> _About this exercise_:
Please report each line of the data below that contains "fruit".

> _Exercise materials_:
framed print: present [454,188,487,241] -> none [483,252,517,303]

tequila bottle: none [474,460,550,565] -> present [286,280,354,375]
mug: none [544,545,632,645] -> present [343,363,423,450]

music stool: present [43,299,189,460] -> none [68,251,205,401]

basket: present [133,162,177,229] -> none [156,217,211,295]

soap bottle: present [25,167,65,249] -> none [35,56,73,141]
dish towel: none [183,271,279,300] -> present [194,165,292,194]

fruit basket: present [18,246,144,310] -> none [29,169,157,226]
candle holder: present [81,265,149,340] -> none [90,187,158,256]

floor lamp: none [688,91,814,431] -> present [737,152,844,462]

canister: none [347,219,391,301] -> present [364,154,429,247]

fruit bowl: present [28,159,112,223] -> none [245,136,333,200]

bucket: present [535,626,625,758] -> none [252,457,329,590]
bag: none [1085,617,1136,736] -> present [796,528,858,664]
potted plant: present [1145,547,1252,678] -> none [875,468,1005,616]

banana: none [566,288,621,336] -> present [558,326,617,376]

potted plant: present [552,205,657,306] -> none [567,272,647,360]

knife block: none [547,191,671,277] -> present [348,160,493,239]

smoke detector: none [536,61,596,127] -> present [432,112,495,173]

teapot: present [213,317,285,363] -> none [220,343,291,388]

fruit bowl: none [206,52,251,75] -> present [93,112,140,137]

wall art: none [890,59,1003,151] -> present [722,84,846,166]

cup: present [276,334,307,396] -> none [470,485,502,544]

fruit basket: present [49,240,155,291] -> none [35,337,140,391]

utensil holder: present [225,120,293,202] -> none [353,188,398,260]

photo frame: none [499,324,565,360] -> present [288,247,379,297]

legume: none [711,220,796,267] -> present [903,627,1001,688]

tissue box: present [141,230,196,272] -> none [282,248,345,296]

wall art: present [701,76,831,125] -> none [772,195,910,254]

> _Exercise result_:
fruit basket: present [18,246,144,310] -> none [29,169,157,226]
fruit bowl: present [28,159,112,223] -> none [245,136,333,200]
fruit bowl: none [206,52,251,75] -> present [93,112,140,137]
fruit basket: present [49,240,155,291] -> none [35,337,140,391]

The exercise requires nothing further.